Does anyone have mesh normals calculation code?

Has anyone found some mesh-normals finding code that produces nice results in unity, as good as the recalculatenormals? Because the built-in function cannot be multi-cored, held in an array prior to writing, edited, it has bugs along seams, etc.

could you prevent me having to search around the Internet searching for and converting codes for many hours in order to find one? do you know a really good code for it in C++?

please post what you have:roll_eyes: it would be heavily of you

I’m not sure if I correctly understand your problem. . .but I think it may be a matter of averaging the normal when a vertex is shared by multiple faces. I may have C++ code lying around, I just have to look for it. Since DirectX has this I didn’t have to use my own, OpenGL on the other hand didn’t, and I did :slight_smile:

That last bit is to see if you’re following long.

Would you please post a picture of what you have.

Is this a preprocessing issue or something you are trying to do at runtime?

Why C++? Unity doesn’t use C++ for scripting.

Create two vectors based on a triangles three vertices and then take the cross product of these two vectors and normalize it.

Although the method mentioned does produce a normal, it does not account for when the same vertex is shared among multiple faces that may be oriented differently.

Take all the triangles around a vertex, do what BFGames wrote for each of and add them together. Now, normalize the result. Done.

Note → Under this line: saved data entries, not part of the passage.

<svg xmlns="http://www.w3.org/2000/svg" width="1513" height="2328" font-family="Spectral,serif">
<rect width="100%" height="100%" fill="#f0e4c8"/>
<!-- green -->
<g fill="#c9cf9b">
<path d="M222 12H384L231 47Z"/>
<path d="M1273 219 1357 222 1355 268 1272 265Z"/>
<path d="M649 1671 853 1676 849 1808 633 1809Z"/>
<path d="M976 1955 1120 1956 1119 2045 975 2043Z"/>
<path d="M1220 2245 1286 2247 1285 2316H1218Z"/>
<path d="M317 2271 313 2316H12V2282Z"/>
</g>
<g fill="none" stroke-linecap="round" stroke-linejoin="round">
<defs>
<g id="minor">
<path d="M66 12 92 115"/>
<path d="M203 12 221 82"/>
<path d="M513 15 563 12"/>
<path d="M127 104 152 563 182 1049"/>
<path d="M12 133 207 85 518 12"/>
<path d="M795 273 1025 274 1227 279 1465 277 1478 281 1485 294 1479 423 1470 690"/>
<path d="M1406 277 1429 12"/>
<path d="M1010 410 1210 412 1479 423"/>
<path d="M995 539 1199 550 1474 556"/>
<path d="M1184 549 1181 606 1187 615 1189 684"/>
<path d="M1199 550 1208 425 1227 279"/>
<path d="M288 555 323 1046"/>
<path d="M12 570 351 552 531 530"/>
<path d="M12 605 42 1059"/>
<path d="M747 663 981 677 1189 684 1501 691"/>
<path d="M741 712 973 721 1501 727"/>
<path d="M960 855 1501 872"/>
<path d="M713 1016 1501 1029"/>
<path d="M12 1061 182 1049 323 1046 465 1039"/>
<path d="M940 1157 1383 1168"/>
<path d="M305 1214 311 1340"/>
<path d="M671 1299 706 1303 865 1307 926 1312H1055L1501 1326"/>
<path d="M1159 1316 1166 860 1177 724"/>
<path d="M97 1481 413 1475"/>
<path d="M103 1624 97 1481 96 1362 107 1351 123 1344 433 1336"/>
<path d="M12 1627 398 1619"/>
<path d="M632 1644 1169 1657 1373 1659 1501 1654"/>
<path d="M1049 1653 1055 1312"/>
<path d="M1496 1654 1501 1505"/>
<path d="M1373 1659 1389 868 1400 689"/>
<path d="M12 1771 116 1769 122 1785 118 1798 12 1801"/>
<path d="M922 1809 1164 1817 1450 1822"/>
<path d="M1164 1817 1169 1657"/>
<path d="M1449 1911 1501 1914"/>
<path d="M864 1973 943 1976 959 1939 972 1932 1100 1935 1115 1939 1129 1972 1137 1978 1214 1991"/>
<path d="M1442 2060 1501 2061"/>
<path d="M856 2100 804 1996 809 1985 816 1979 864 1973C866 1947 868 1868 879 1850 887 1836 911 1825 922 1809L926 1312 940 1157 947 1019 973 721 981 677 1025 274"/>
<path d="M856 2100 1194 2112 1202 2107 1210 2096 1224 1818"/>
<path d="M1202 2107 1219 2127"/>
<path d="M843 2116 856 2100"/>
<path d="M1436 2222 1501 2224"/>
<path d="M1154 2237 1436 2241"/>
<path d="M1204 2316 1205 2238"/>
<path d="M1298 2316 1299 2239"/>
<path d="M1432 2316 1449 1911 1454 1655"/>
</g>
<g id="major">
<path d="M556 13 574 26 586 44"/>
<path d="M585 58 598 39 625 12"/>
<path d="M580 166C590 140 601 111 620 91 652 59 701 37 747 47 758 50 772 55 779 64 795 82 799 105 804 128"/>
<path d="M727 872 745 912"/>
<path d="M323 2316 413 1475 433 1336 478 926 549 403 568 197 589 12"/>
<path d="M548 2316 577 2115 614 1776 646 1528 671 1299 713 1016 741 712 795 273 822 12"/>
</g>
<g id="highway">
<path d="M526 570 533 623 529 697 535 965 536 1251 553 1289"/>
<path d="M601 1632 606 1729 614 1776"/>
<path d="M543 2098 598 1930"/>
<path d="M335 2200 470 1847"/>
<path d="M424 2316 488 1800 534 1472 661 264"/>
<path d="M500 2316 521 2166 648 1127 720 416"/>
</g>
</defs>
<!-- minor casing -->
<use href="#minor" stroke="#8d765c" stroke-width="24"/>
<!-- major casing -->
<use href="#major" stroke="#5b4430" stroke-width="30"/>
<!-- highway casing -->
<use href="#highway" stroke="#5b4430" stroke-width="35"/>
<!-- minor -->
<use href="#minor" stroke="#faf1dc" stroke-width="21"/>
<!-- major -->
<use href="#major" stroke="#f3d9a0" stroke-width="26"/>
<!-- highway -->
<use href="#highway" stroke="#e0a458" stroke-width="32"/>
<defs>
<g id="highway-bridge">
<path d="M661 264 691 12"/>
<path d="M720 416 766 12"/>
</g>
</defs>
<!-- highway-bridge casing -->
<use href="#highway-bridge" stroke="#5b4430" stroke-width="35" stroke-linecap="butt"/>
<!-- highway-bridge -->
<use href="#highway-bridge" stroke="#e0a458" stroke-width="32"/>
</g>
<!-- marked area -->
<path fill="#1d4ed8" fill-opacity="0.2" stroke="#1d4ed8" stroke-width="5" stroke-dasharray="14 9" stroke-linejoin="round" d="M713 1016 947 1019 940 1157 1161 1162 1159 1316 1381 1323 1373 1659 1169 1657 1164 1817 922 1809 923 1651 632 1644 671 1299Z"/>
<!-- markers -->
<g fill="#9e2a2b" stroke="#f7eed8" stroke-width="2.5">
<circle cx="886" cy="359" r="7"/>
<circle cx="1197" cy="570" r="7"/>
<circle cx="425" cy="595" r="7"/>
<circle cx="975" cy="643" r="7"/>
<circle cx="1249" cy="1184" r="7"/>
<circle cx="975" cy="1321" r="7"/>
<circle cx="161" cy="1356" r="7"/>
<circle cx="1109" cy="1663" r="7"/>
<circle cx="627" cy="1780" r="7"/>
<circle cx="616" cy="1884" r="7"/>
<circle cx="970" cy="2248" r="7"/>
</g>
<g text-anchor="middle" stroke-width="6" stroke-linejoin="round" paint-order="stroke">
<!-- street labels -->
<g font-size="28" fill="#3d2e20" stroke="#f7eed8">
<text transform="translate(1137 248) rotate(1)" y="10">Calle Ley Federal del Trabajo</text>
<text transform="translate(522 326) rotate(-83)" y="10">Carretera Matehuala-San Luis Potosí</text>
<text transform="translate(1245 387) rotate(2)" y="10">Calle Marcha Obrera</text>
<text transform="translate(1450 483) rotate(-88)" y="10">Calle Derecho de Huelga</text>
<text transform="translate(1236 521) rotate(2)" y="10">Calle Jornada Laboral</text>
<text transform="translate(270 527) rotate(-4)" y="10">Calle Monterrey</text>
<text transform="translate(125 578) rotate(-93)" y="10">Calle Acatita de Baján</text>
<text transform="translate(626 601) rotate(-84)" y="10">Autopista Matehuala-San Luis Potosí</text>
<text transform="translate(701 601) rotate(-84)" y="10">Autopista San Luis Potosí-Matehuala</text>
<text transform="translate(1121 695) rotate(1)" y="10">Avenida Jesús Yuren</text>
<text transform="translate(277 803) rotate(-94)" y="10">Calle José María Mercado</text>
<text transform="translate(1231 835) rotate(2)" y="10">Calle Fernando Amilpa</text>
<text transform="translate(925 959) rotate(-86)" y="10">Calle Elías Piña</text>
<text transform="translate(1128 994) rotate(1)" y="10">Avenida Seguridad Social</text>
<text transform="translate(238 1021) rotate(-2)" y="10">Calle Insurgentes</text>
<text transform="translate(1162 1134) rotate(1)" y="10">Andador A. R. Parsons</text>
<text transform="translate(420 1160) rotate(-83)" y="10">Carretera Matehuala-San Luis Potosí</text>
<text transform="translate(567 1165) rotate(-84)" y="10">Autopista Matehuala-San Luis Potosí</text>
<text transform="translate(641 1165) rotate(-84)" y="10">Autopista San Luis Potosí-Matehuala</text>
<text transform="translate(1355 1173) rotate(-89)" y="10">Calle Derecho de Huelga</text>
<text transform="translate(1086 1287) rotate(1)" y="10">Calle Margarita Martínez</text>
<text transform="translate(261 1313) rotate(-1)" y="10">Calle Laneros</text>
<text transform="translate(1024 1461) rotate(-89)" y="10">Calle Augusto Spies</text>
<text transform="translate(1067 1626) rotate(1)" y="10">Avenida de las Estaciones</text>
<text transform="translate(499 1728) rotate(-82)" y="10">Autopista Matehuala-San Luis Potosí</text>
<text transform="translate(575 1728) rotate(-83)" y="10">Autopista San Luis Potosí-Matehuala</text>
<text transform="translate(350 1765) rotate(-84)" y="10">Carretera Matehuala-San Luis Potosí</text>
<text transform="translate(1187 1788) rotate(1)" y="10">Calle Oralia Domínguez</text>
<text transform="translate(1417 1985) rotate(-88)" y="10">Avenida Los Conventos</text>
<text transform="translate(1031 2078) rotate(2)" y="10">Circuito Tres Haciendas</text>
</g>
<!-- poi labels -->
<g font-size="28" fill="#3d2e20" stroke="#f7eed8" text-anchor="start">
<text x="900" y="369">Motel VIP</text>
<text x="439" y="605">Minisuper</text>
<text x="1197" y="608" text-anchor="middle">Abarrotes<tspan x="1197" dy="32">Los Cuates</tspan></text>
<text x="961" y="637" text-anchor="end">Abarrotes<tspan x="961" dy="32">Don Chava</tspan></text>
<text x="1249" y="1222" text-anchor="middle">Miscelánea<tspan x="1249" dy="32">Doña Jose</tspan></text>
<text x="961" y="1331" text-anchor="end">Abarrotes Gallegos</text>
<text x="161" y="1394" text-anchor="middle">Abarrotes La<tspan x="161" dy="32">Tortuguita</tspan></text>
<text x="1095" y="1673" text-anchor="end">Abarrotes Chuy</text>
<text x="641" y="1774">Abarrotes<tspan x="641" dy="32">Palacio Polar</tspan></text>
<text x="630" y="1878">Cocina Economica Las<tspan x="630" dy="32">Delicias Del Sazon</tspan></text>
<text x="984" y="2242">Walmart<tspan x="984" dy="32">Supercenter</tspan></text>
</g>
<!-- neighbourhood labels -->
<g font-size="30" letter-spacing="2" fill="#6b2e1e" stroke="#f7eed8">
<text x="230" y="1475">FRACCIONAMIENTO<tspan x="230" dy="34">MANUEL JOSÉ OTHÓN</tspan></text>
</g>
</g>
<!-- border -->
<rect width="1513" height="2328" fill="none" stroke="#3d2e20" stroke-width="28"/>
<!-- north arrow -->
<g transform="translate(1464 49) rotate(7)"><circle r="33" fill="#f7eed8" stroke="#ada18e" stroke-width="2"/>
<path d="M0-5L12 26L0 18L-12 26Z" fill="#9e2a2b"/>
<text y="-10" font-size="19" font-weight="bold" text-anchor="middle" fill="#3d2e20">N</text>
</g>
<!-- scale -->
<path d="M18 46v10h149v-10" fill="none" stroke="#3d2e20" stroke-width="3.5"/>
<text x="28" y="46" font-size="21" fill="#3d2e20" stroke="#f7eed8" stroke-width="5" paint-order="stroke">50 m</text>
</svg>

Do a first pass with what BFGames wrote for each, so that you can get naive normals. Then take all the triangles around a vertex that are not on the opposite side of a seam edge, or have a naive normal that is over the crease angle limit, and do what Dantus wrote, and add them together scaled with the edge weights specified. Now normalize the result. Done.

Do what halley wrote, enjoy, and then go buy an ice cream!

Also remember that order matters when calculating the cross product otherwise you could have inverse normal.

a x b != b x a (not commutative).

So if winding is anti-clockwise you swap around a and b terms.